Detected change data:
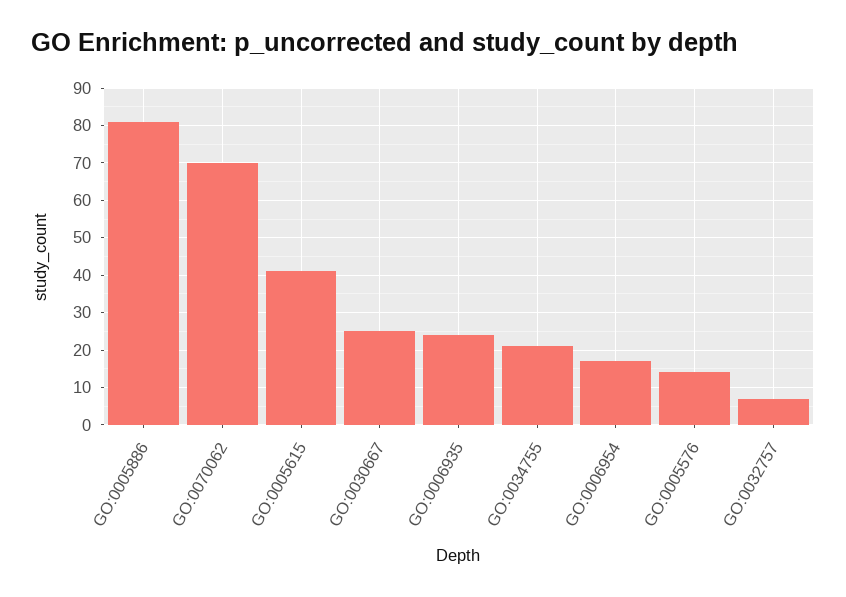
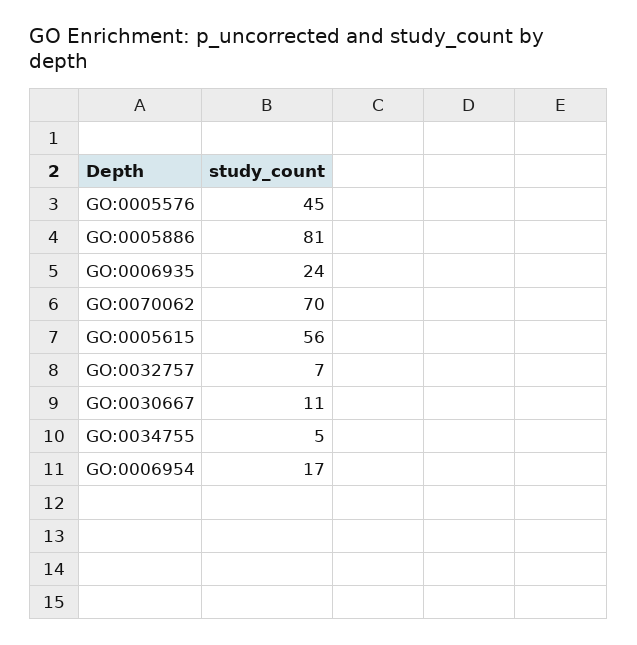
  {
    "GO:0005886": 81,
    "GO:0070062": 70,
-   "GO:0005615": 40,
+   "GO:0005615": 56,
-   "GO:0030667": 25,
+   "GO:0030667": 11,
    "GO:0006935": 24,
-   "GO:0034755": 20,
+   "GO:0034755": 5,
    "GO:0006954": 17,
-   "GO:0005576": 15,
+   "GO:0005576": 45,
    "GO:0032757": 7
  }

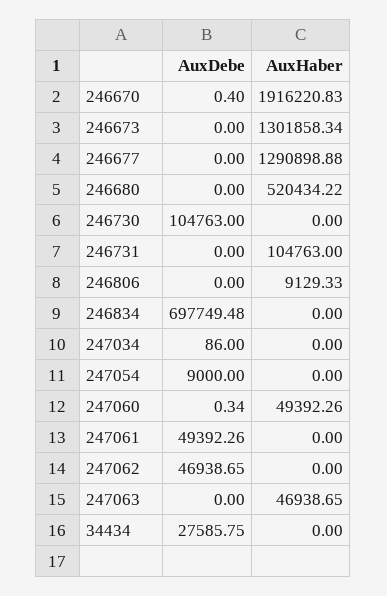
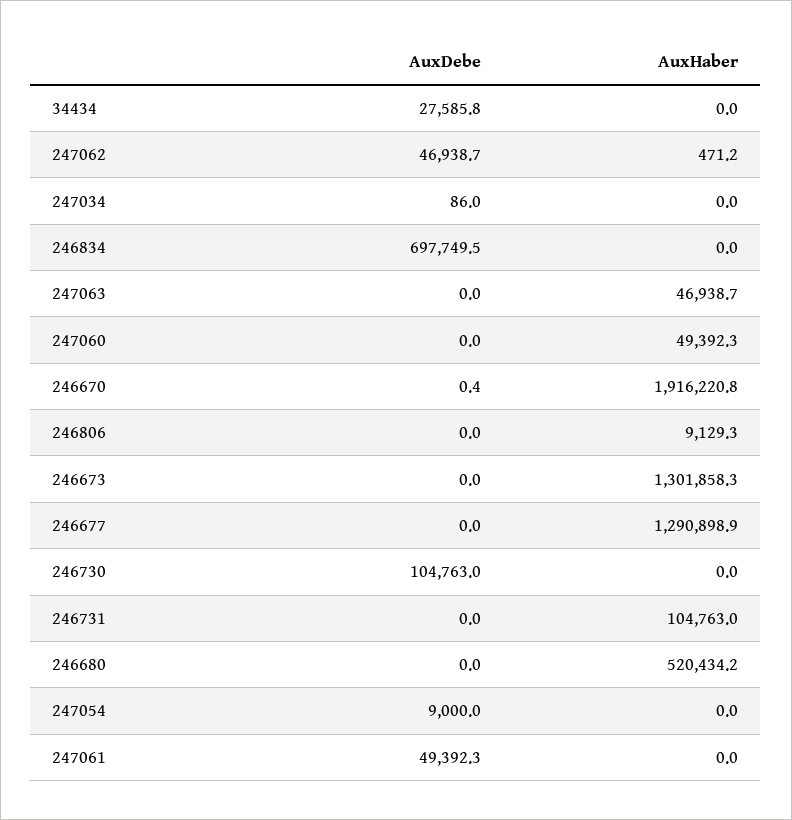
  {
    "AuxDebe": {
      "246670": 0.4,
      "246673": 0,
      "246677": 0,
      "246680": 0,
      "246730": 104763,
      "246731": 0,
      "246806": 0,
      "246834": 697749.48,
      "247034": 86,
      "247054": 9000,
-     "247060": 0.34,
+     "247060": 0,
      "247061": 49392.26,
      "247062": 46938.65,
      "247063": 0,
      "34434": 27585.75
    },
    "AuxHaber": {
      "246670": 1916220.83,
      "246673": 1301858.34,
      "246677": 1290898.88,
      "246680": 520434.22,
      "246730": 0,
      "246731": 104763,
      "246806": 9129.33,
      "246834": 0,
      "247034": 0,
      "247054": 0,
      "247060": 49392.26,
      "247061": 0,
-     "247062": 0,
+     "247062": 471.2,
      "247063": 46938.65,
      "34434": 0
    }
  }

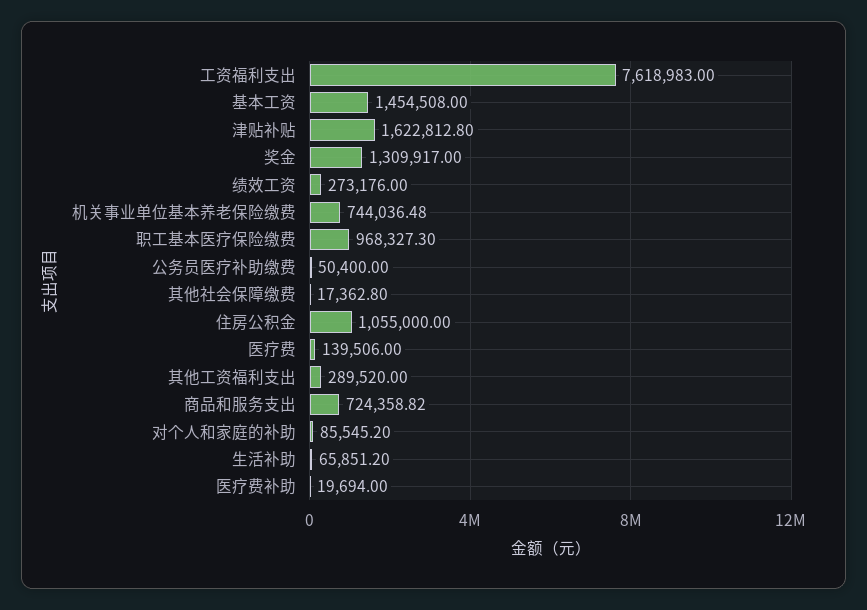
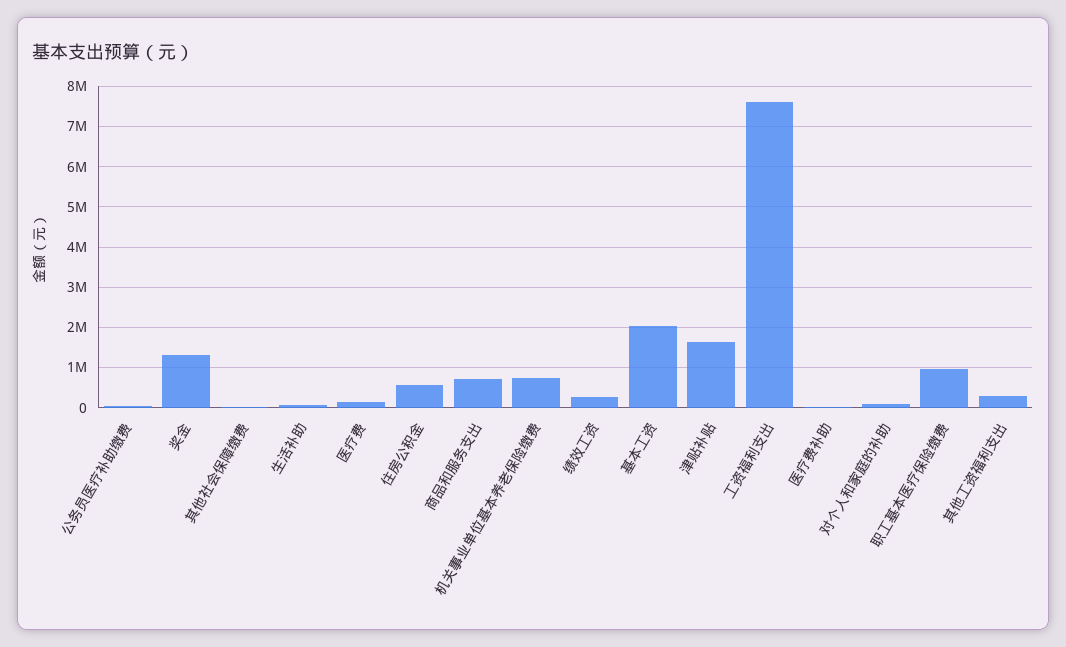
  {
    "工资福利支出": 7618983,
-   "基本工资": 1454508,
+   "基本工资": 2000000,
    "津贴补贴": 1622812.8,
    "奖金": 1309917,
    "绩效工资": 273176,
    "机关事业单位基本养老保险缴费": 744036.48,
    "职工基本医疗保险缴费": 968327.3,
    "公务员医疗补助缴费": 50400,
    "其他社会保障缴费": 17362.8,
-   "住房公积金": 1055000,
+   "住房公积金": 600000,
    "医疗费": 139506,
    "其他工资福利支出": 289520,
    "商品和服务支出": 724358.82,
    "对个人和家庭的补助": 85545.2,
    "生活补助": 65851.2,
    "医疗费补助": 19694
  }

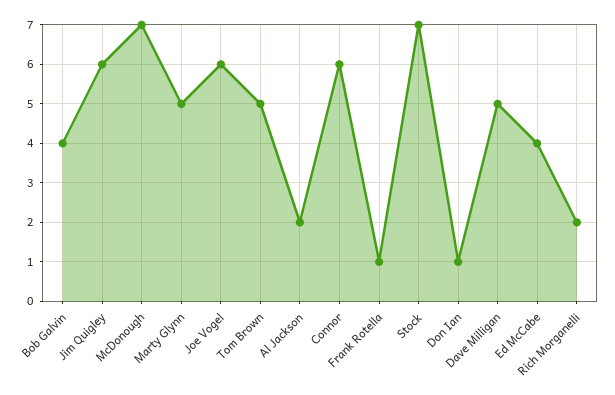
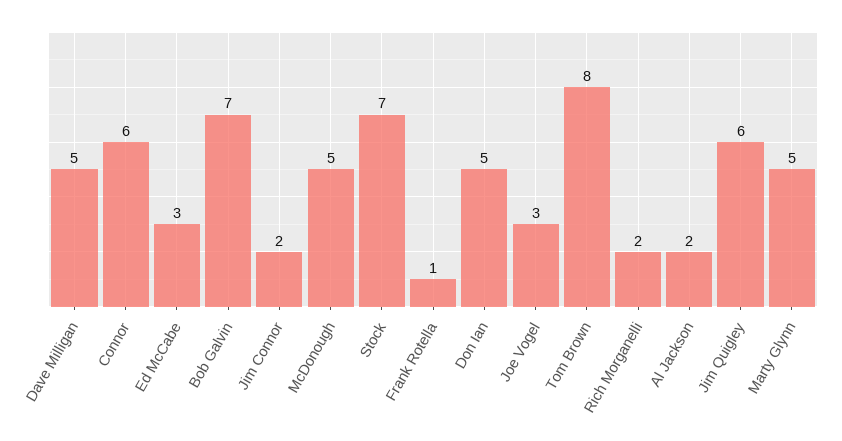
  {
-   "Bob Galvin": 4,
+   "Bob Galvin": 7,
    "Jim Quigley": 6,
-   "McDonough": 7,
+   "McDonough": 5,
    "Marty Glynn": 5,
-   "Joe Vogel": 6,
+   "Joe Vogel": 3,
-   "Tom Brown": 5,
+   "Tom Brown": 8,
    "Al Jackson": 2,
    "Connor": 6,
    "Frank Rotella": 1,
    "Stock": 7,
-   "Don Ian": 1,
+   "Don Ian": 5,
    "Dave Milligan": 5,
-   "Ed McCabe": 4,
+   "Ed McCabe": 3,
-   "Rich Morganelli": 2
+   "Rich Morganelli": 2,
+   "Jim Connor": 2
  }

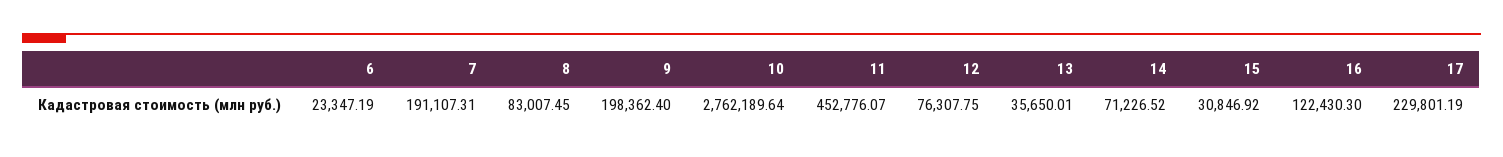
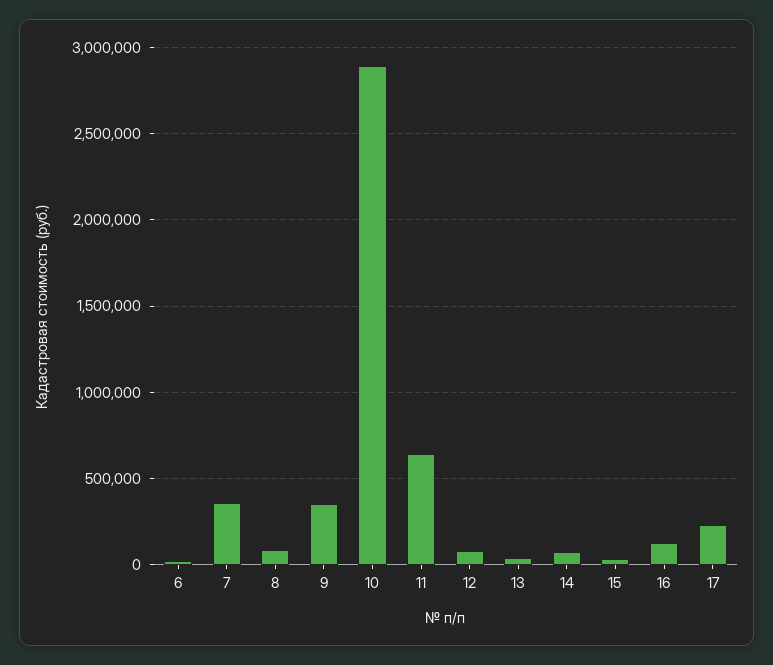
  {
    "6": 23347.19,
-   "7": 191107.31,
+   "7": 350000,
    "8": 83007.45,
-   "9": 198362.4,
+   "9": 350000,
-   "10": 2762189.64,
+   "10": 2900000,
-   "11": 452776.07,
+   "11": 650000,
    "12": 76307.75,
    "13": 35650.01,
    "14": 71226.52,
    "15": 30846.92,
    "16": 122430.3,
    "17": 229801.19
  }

How to complete this task
Please report the number of lines in the data that include the word "Rich", and add no other text.

Your solution
2